Anastasidis “tamam gel Sayın Akıncı ne dersen varım” dese Kıbrıs sorunu çözülür mü?

“Bu tıkanma büyük oranda aşılır ve müzakere süreci bizim hep altını çizdiğimiz ve genel sekreterin de artık o noktaya geldiği şekilde ucu açık olmayan, sonuç odaklı bir stratejik anlaşma yönüne doğru evrilebilir. Bu %100 böyle olacak demiyorum ama şu anda benim gördüğüm BM de artık bu işin incir ipi gibi uzamasından yana değil. Lute da her geldiğinde bu konuyu teyit ediyor, Genel Sekreter raporlarından teyit ediyor, süreç öldü bitti deme noktasına gelmek istemiyor, bize yardımcı olmak istiyor, taraflarla müzakerelerini sürdürüyorlar, ,konuşuyorlar ama biz eğer terms of referencete bile anlaşamazsak nereden başlayıp nereye gideceğimizi kararlaştıramazsak, kime bize yardımcı olmaz. Onun için tıkanma noktası gerçekten de bugün Anastasiadis’in yanlış tavırlarıdır ve artık bunun bir Kıbrıslı Türk lider olarak benim ya da gazeteciler olarak sizler değilsiniz sadece gören ve söyleyen; artık Rum tarafında da bu ciddi ciddi görünen söylenen yazılan eleştirilen bir konu haline geldi, hatta klendi partisinin içinden bile. Rum gazetecilerden bazıları bana açık mektup yazmaya başladı, orada muhalefet partileri de Anastasiadis’i eleştiriyor. Anastasidis bu iki noktadaki olumsuz tavrını kaldırırsa mesele bir açılım noktasına gelebilir” “Kıbrıs sorunu çözümsüz olarak ne kadar uzarsa, Kıbrıs için, Kıbrıs’ta yaşayanlar için iyi değil. Kıbrıs’ta ister Türk olsun, ister Rum olsun, Maronit, Latin, Ermeni olsun kimse için iyi değil. Bu kadar zaman çözümsüz kaldı da ne oldu. Çok şey oldu. Bu bölünmüşlük yıllar içimde daha da pekişti, çok yapısal değişiklikler oldu ve bu gidişle bölünme daha da kalıcı bir hale gelecek.”

 

“Biz bu ülkenin geleceğinin belirsizlikten kurtulmasını istiyoruz”

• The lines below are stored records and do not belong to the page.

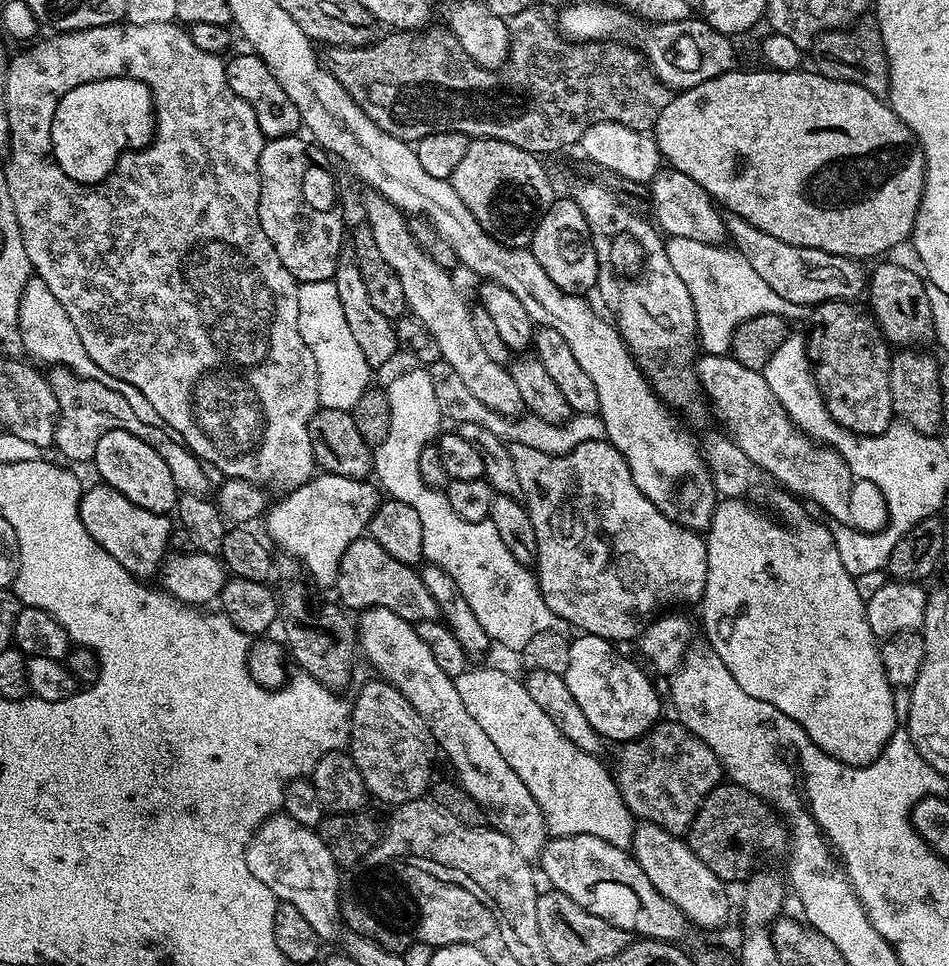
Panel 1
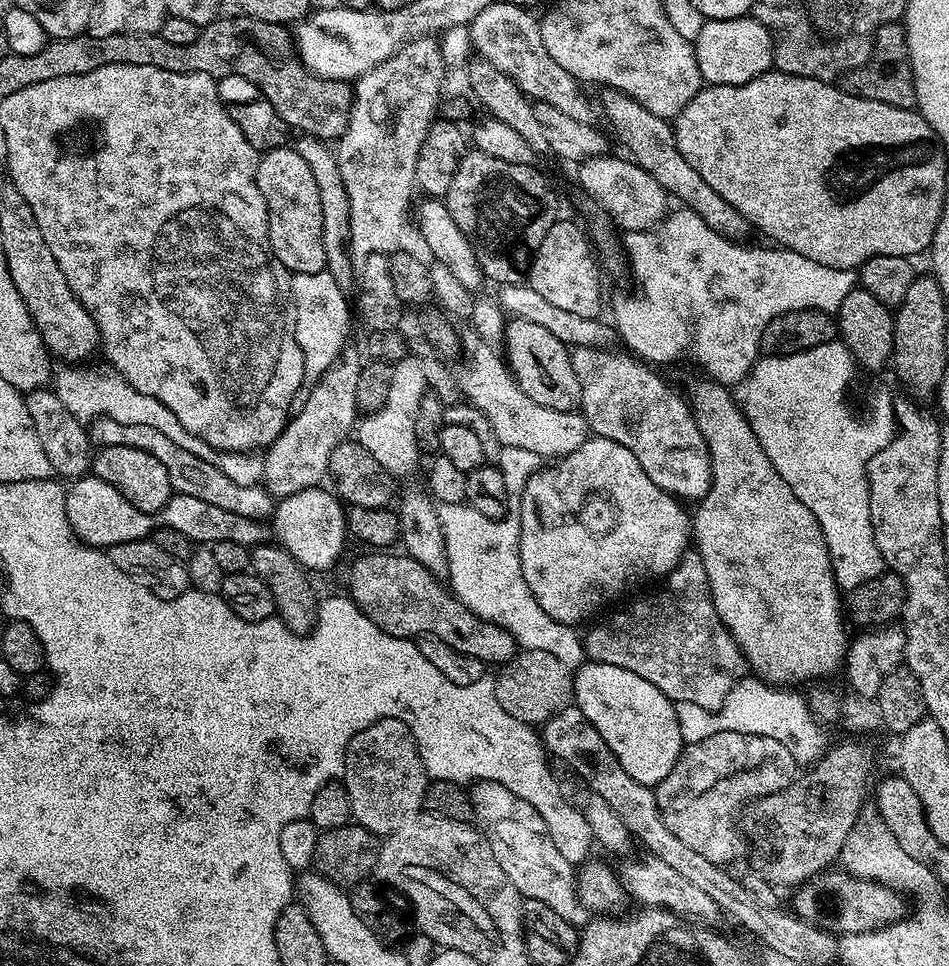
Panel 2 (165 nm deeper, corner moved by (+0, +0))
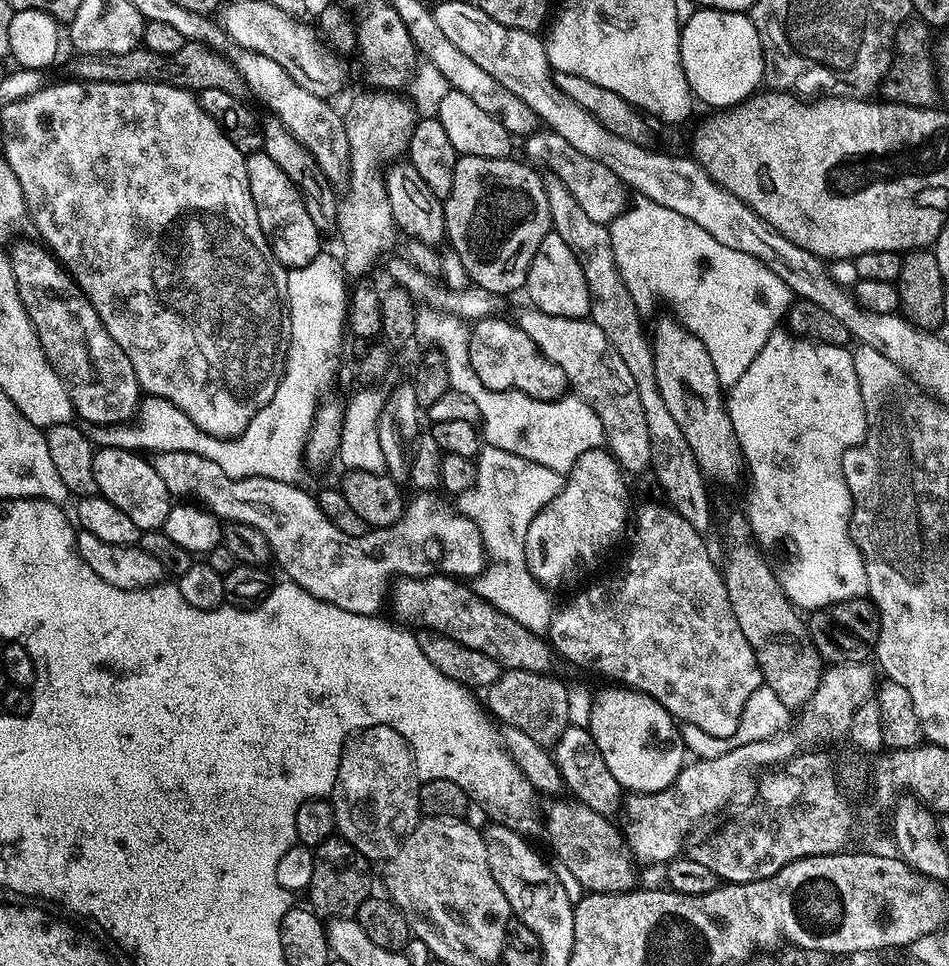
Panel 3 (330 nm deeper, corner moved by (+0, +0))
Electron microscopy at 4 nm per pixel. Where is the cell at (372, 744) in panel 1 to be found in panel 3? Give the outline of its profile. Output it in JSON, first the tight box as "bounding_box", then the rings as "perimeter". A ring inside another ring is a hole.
{"bounding_box":[330,724,422,861],"perimeter":[[[381,724],[373,728],[361,728],[359,732],[349,736],[344,745],[338,766],[338,778],[332,787],[330,803],[335,820],[335,831],[346,842],[350,842],[354,850],[361,852],[368,861],[391,860],[421,819],[422,813],[418,802],[420,786],[421,781],[416,779],[411,747],[406,742],[406,738],[398,734],[398,730]]]}

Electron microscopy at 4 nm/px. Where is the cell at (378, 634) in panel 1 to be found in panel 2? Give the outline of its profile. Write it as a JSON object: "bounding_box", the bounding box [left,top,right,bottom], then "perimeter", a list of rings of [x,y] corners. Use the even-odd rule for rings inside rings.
{"bounding_box":[468,780,582,921],"perimeter":[[[489,780],[475,781],[468,788],[468,797],[474,806],[479,831],[487,840],[498,866],[502,866],[506,878],[510,878],[521,897],[542,902],[563,920],[575,921],[576,911],[582,908],[576,890],[578,876],[573,861],[558,854],[558,846],[548,837],[548,827],[538,810],[534,810],[530,802],[522,802],[510,794],[506,786],[492,784]]]}

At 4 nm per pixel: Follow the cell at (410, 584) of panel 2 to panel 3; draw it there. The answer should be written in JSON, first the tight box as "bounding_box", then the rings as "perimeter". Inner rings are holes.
{"bounding_box":[390,575,554,674],"perimeter":[[[451,575],[399,579],[391,591],[390,602],[396,606],[405,625],[416,624],[417,629],[429,628],[446,634],[454,638],[454,642],[462,642],[462,646],[470,646],[470,650],[479,650],[494,658],[501,669],[517,668],[545,674],[553,671],[554,649],[541,633],[526,630],[522,622],[514,622],[510,614],[502,614],[502,610],[486,602],[471,586]]]}

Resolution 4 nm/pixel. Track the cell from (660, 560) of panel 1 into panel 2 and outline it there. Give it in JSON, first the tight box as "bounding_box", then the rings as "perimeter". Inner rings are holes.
{"bounding_box":[518,435,693,626],"perimeter":[[[593,435],[568,456],[549,464],[531,476],[519,492],[518,519],[522,578],[526,578],[530,594],[534,594],[538,606],[542,606],[550,618],[580,626],[583,620],[591,621],[607,600],[622,595],[643,580],[659,581],[680,565],[693,539],[689,509],[687,512],[677,497],[654,486],[638,458],[634,458],[626,446]]]}

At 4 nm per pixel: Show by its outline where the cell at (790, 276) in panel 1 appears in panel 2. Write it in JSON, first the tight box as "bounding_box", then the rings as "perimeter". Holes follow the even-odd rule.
{"bounding_box":[599,87,750,242],"perimeter":[[[603,87],[599,92],[600,100],[604,103],[604,116],[608,119],[608,124],[612,127],[611,135],[620,139],[620,144],[625,148],[623,151],[640,167],[650,174],[668,193],[669,197],[680,199],[679,203],[683,207],[690,209],[710,226],[718,234],[722,234],[728,240],[737,242],[747,241],[750,233],[750,225],[726,198],[722,198],[714,190],[710,190],[710,185],[702,179],[702,174],[682,158],[682,150],[678,150],[676,145],[676,130],[669,121],[658,118],[658,114],[650,114],[646,106],[634,102],[627,94],[616,88]]]}

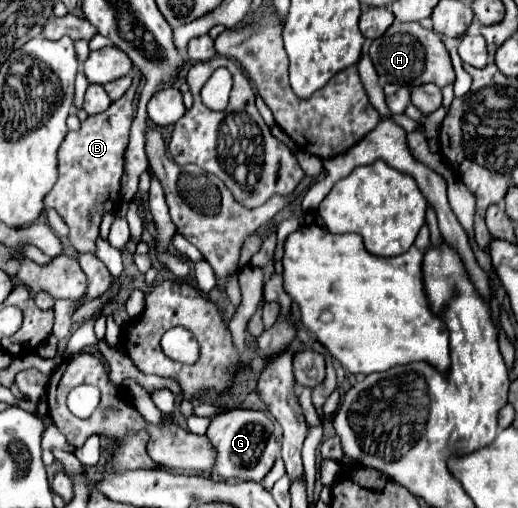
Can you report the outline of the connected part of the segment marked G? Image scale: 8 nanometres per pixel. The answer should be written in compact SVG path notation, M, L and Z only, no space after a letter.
M232 408L212 416L206 436L210 438L212 446L218 452L216 464L212 472L220 474L224 480L254 480L262 482L262 478L270 472L276 462L276 454L280 452L282 428L272 416L266 416L260 410L246 410L246 408Z

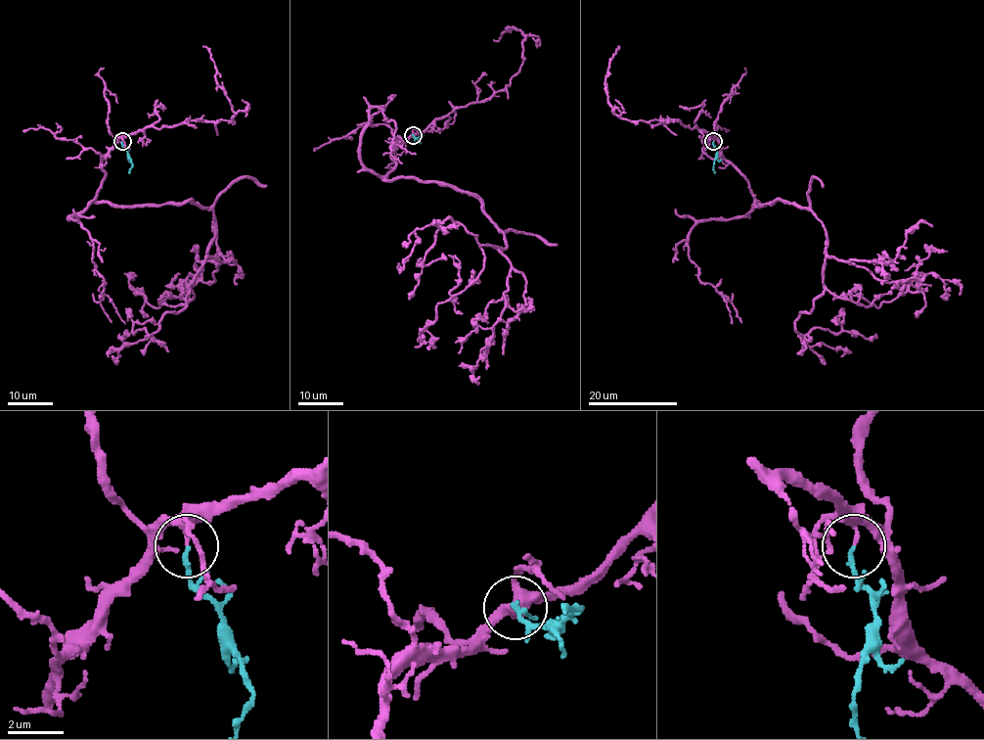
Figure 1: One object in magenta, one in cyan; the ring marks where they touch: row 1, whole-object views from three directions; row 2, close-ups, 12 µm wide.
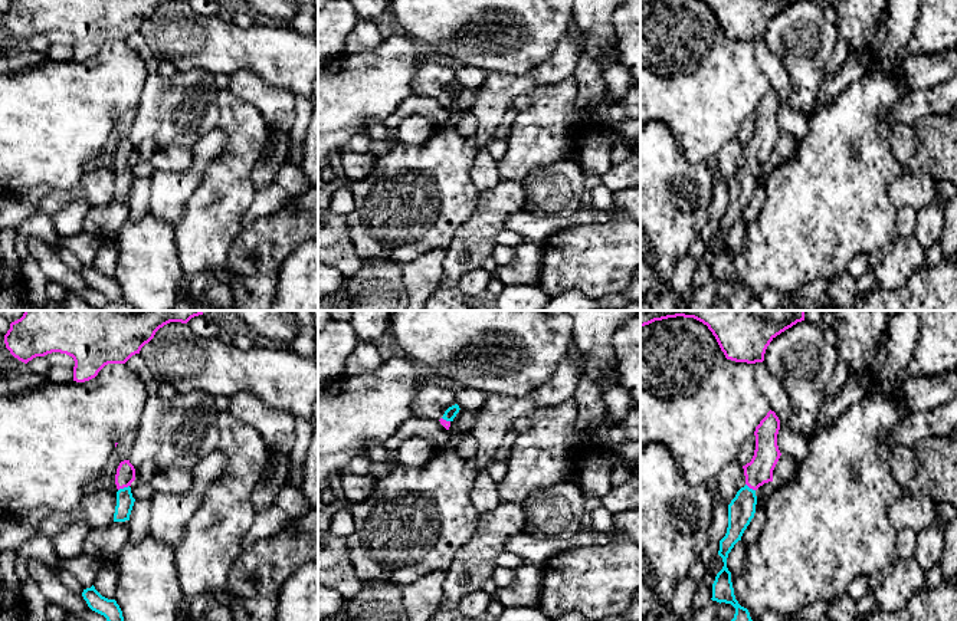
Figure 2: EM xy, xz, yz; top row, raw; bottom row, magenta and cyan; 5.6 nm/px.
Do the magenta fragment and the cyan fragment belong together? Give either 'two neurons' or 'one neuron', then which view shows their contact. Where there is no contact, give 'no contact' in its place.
one neuron; meets magenta in xy

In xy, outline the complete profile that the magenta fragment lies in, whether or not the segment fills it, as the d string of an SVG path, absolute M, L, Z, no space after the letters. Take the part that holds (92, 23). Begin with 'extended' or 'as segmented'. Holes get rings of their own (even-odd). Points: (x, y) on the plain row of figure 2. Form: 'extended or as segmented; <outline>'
as segmented; M12 0L6 26L27 42L52 30L73 36L73 59L85 60L108 42L125 42L170 0Z

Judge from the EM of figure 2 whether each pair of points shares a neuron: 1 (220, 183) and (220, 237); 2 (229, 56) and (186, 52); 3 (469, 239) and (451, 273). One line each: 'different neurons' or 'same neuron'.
1: same neuron
2: same neuron
3: same neuron

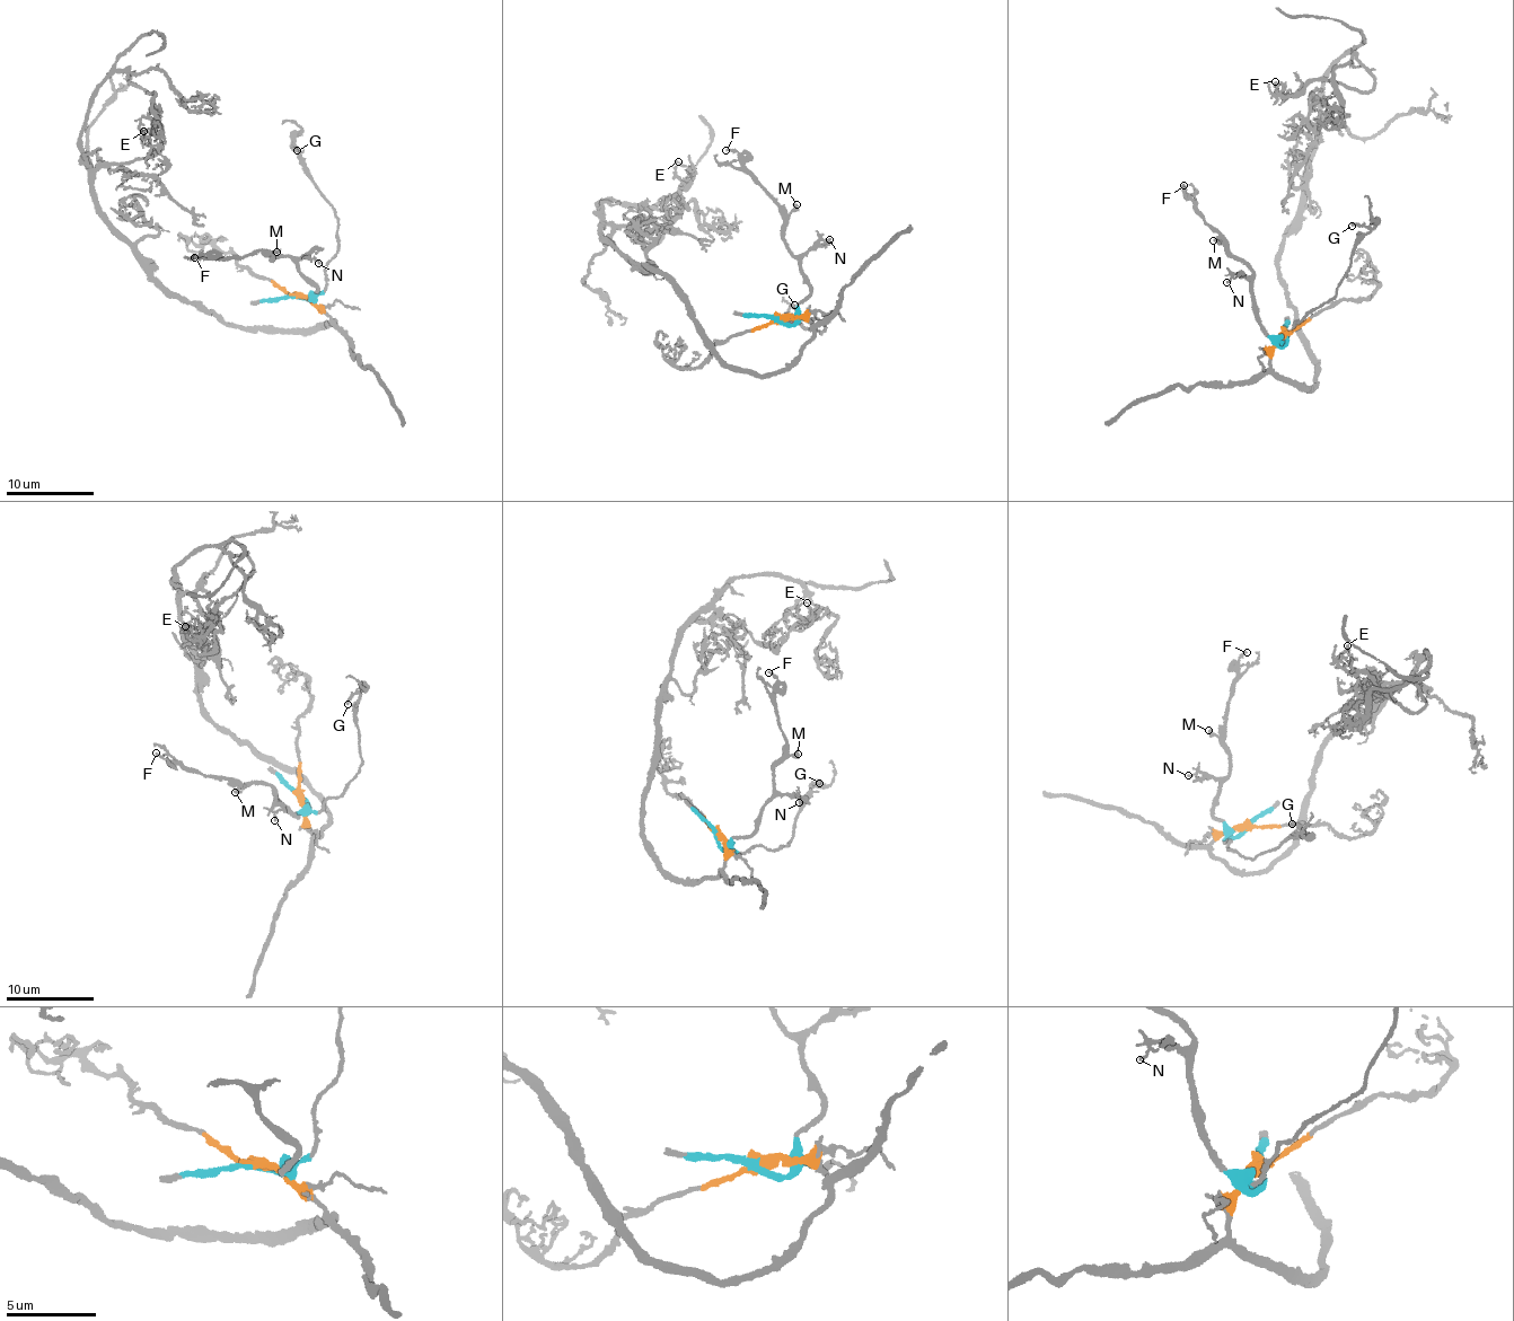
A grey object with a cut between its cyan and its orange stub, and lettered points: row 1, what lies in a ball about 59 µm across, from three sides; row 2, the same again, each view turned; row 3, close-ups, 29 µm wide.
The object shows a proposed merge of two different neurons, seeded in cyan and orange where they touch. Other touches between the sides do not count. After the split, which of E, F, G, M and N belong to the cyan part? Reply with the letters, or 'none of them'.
F, G, M, N

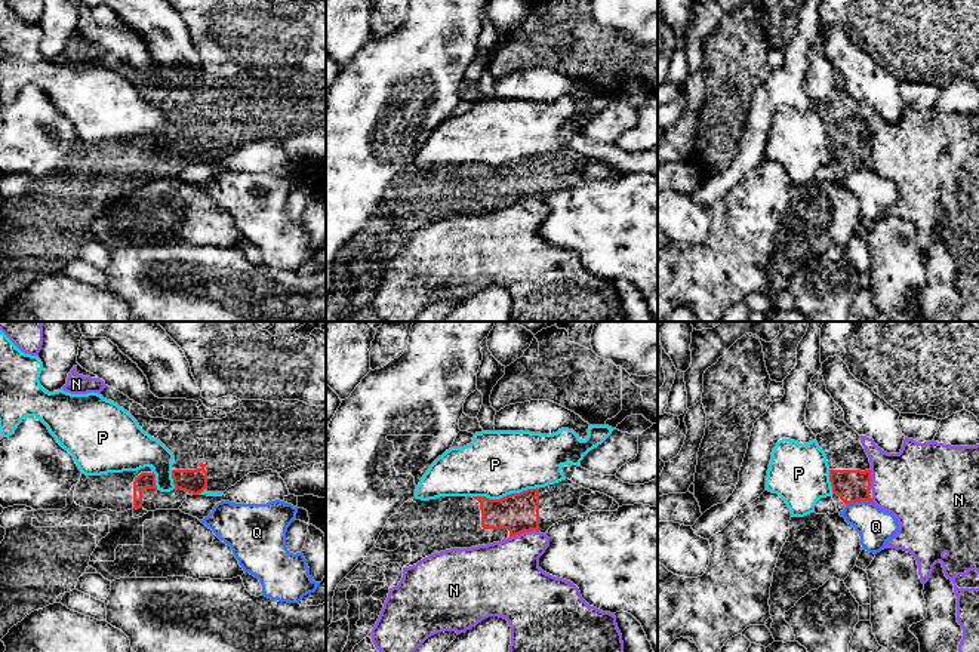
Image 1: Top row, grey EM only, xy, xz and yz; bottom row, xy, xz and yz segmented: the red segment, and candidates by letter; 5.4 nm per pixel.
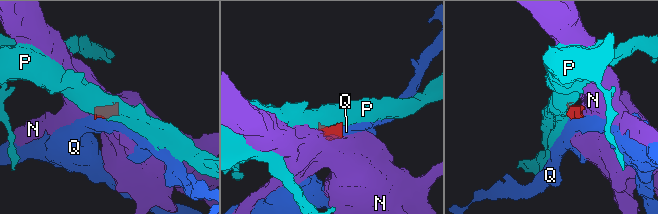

“Diplomaside nokta konmaz deriz, virgül, noktalı virgülle devam edilir. Lute süreci de bitmiş olacak eğer çıkmaz ilan edilirse. Ama statüko da tekin değil, sürdürülebilir olmadığını da herkes söylüyor. AB üyeliği süreci bir fırsattı kaybedildi, şu ya da bu nedenlerden dolayı. Başka bir gerginlik alanı var, fırsata dönüştürülebilirdi, bana göre yine dönüştürülebilir doğalgaz olayı, ama gerginlik ve arzu etmediğimiz sıcak olaylara da neden olabilir. Unutmayın bir de BM Barış Gücü olayı var. Onların konusu Temmuz’da yine gündeme gelecek. Kıbrıs’ta çözümsüzlük artık ilan edilirse orada durum ne olur, o konuda kaygılar var, daha çok Rum tarafında. Haliyle Kıbrıs’ta başarısızlığı bir daha ilan etmek, bu sorun çözülemez noktaya vardırmak herklesin kolay kolay tercih edeceği bir şey değil. O nedenle ben henüz o noktaya gelmediğimiz kanaatindeyim ama eğer o noktaya gelirsek de bunu yapabilir Lute”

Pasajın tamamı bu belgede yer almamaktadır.